Journal of Psychology an Theology 7 (winter 1979) : 241-50
Strategies for Resolving Family Problems:
- Reduce the stress
- Learn better coping skills
- Reframe the situation -- see the situation in a new light
The Causes of Family Problems:
The following are difficulties & obstacles to solving family problems:
--Habits, behaviors, and attitudes tend to prevent successful resolution
of family problems, and may in fact be the cause of the problems in the family
dynamic.
1. Lack of interpersonal skills & coping skills
- Lack of sharing of feelings:
--Is there a security in the household to express emotions, fears, anger,
etc.?
--Is there an environment where free verbal interchange is available and welcomed?
- Taboo family topics:
--Are certain topics for discussion unacceptable (feelings, sex, money, spiritual
issues, politics...)?
--Taboo topics create areas of safety and danger that affect problem resolution
and can be carried into later life
--Every topic should be open -- honesty and disclosure should be the primary
guiding principles
- Fear of intimacy:
--Feelings are not shared
--Time not spent together
--Lack of trust of other family members
--Difficulties handling crisis situations
- Excessive, undefined, or unspoken, family rules
--Have excessive rules caused a loss of individuality, creativity, or rebellion?

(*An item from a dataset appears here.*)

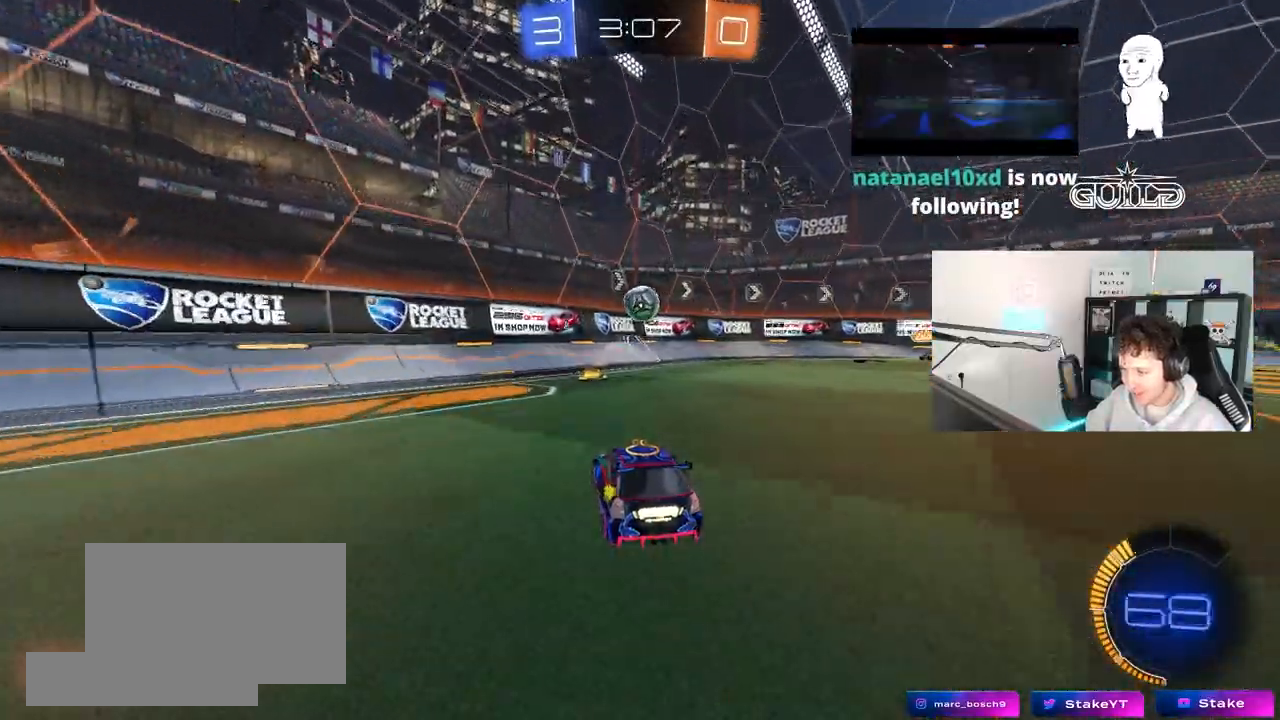
{"keys": ["a", "w"], "mouse": ["left"], "mouse_move": "still", "events": [[17, "mouse_left", "down"], [167, "d", "down"], [250, "d", "up"], [350, "mouse_left", "up"], [450, "a", "down"], [450, "mouse_left", "down"]]}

--Have lack of well defined rules given the child an inappropriate freedom
to make his/her own rules?
--Have unspoken rules caused a hypersensitivity to relationship cues?
- Family status issues:
--Have we avoided seeking outside help for fear of losing family status?

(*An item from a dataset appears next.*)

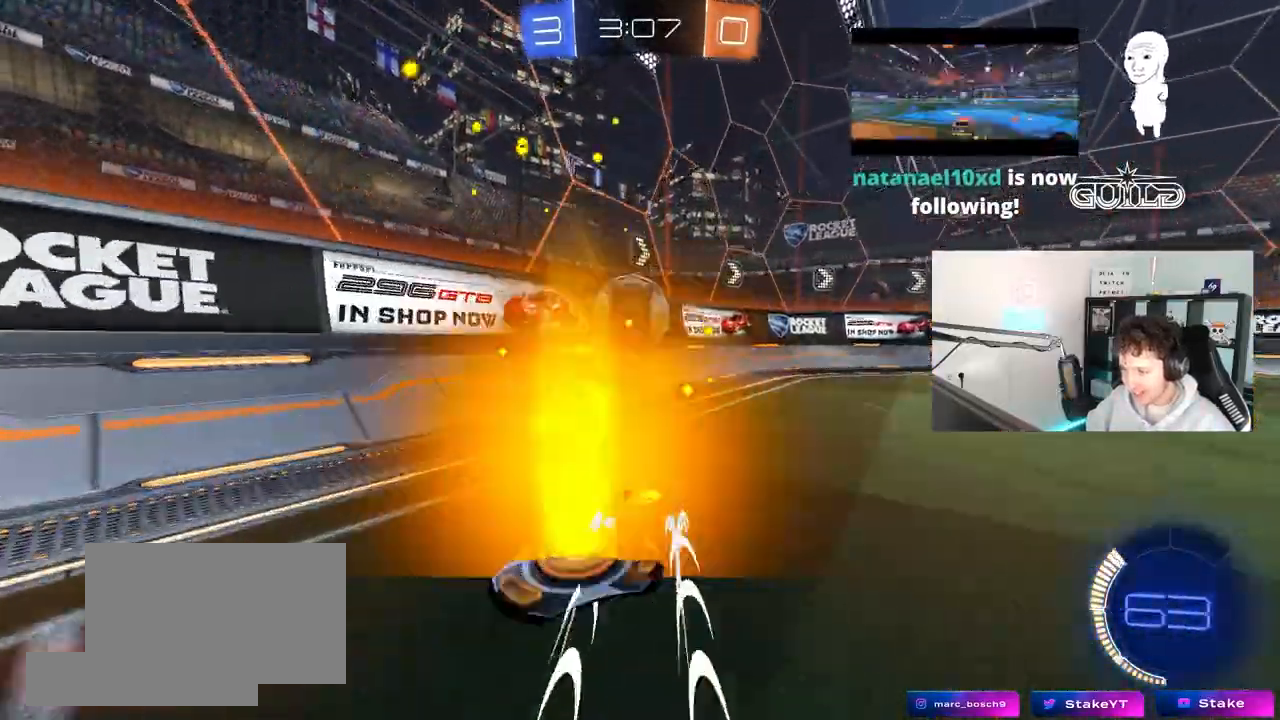
{"keys": ["a", "w"], "mouse": ["left"], "mouse_move": "still", "events": [[133, "a", "up"], [417, "a", "down"]]}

--Has fear of being seen as "ordinary" limited options and flexibility
to maintain an image?
- Family secrets:
--Issues such as: illegitimate pregnancy, retarded child given up for adoption,
previous marriage, bankruptcy, past history of prison...
--Is pride preventing honest sharing?
--Can God use our failings to be glorified as we grow and overcome?
--Have we lost touch with who we are as individuals?
- Goals imposed on family members by one or more family members
--Goals are good, but do they fit the "way" of the child divinely
ordained by God.
--Are the goals supporting who God has made that person to be?
--Is the will of one human being imposed upon another?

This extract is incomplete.